To the editors.
Re: “Confessions of a Baby Saver” [June 15]
The title of this article certainly attracts the reader’s immediate attention, however, I must question the motives of a nurse who uses a lay newspaper as the vehicle to air these very complex and sensitive issues.
While there is a kernel of truth behind each issue presented, my concern is the impression the reader (especially the lay reader) is left with–that Neonatal Intensive Care Units are places where babies are tortured mercilessly until they die; and, secondly that hospital staff are more concerned with lawsuits than human life and easing of suffering.

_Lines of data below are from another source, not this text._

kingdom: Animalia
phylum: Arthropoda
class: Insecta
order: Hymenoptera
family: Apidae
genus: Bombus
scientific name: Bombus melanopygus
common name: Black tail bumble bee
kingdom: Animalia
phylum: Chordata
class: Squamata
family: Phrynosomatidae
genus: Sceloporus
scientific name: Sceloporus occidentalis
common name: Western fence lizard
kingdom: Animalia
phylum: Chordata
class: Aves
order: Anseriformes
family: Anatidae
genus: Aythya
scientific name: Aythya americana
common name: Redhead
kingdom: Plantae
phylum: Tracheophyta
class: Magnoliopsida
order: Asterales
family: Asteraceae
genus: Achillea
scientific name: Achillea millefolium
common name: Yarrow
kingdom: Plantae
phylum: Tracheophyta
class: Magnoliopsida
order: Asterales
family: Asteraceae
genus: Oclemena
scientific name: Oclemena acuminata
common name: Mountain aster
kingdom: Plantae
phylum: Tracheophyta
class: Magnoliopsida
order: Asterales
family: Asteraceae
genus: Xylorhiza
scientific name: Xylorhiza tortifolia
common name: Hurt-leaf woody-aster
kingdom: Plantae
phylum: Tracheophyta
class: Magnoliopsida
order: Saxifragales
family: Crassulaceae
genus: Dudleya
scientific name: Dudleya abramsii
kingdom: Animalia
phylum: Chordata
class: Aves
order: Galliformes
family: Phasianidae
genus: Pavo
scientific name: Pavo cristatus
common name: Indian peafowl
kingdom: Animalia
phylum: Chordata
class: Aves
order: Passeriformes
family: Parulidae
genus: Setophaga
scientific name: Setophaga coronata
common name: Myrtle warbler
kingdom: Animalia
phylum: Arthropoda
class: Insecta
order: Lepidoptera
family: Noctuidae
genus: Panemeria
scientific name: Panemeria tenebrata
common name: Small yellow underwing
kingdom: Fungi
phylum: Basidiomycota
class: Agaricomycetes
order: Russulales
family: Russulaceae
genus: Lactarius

Specifically, I would like to address several points that Ms. Shepard presented:
(1) I find Ms. Shepard’s style of writing to be flippant and irreverent, especially in her frequent analogies of babies as non-human, e.g. she describes premature babies as having an “uncanny resemblance to pithed frogs,” or refers to them as “creatures,” or states that “animals, of course, abandon those of their litter that are not right.” She also compares premies to a “broken radio” and states that when they stop breathing, if “you give them a good shake . . . everything starts working again.” Ms. Shepard may have thought these were clever and cute analogies, but personally, I found them offensive. I think of the parents of a sick newborn currently in an NICU, and worry that after reading this article, they will wonder if their baby’s nurses think of him as an animal.
(2) I must also question Ms. Shepard’s motives for becoming an NICU nurse–“I was sick of listening all the time to people with problems, and I was depressed that I could help so few of them. I needed a change. I decided I wanted patients who weren’t going to talk to me.” (So much for family-centered care!) And even though she felt “disgust and horror” when walking through the NICU, she chose this place to work because of the “desire to learn something completely new” or because of a “sick fascination” or because the hospital was close to home! Not inspiring motives for nursing in any specialty area!
Who should be saved? This, of course, is the million dollar question. If we had crystal balls in the delivery room, the decision would be simple. We’d all like to know who will live or die, or who will live for months at great expense and then die, or who will survive with residual effects or handicapping conditions. Even if we could predict who will have permanent sequelae, who decides which sequelae are severe enough to preclude a “quality life.” What I consider to be poor quality of life is probably different from yours or anyone else’s. These very same issues occur at all points in the life cycle, and are not restricted to neonates. After all, our society not only does not value children, but has a very negative attitude towards any individual with a handicap or who is not a “productive” member of society. Our value as a human being in this culture is based upon the size and function of our cortex and physical appearance.
In summary, Ms. Shepard presents an emotional and subjective view of the difficult nature of “life” in an NICU, whether for the baby and parents or for the nurses. Her reaction is a common one for NICU nurses after the first or second year. The first year or two are spent eagerly learning and becoming overly optimistic over every new admission. In time, after experiencing the death of one or more babies, it is natural to question why? Why does this happen? Why do we resuscitate very immature or very sick babies? Ms. Shepard partially answers these questions when she cites several examples of babies who appeared to be “hopeless” at birth, yet survived intact. Ms. Shepard does not point out that the majority of NICU admissions survive intact. The most sensational stories that reach the lay press involve a very small minority of infants. Every NICU has had an “Andrew,” a beautiful baby who survived for months and then finally died. Ms. Shepard states that Andrew was 12 weeks premature. A 28 week gestation infant is not that immature and has a good chance of survival, although it’s certainly at risk for many problems. Some 28 week infants do amazingly well, while others seem to develop every complication. There is no way to know this at birth. Her description of Andrew’s last night is very poignant and a situation which most experienced NICU nurses can relate to. While his prolonged hospital course and death are sad, I’m not sure we can automatically draw the conclusion that Andrew’s life was without meaning. We may never know the impact of Andrew’s life and death on others.
While some aspects of care in the NICU are painful, I’m not sure they are any more painful than hospital care for any other patient. Is starting an IV or drawing blood more painful for a baby than for a toddler or adult? We have come a long way in terms of pain management for the newborn, and what I believe is more gentle, compassionate and developmentally centered care. There is no comparison between NICU nurses and “Nazi doctors,” and I find the analogy reprehensible.
The major issues at stake, namely who should be resuscitated, who decides when treatment should be withdrawn, and who pays, need to be dealt with objectively without emotion and sensationalism. These ethical issues affect all age groups, not just the newborn. However, I sincerely doubt that there will ever be cut and dried answers to all these questions. Rather, decisions will continue to be made individually based on the facts of each case. Those of us who have stayed in NICU nursing obviously do not feel the way Ms. Shepard feels. I don’t view myself as a “baby torturer,” but one who brings knowledge and experience to each baby and attempts to deliver the best and most compassionate care to each baby and his family! I see myself, and every NICU nurse, as an avid patient and family advocate. It is unfortunate that Ms. Shepard did not present NICU nurses this way. I am only grateful that she left NICU nursing.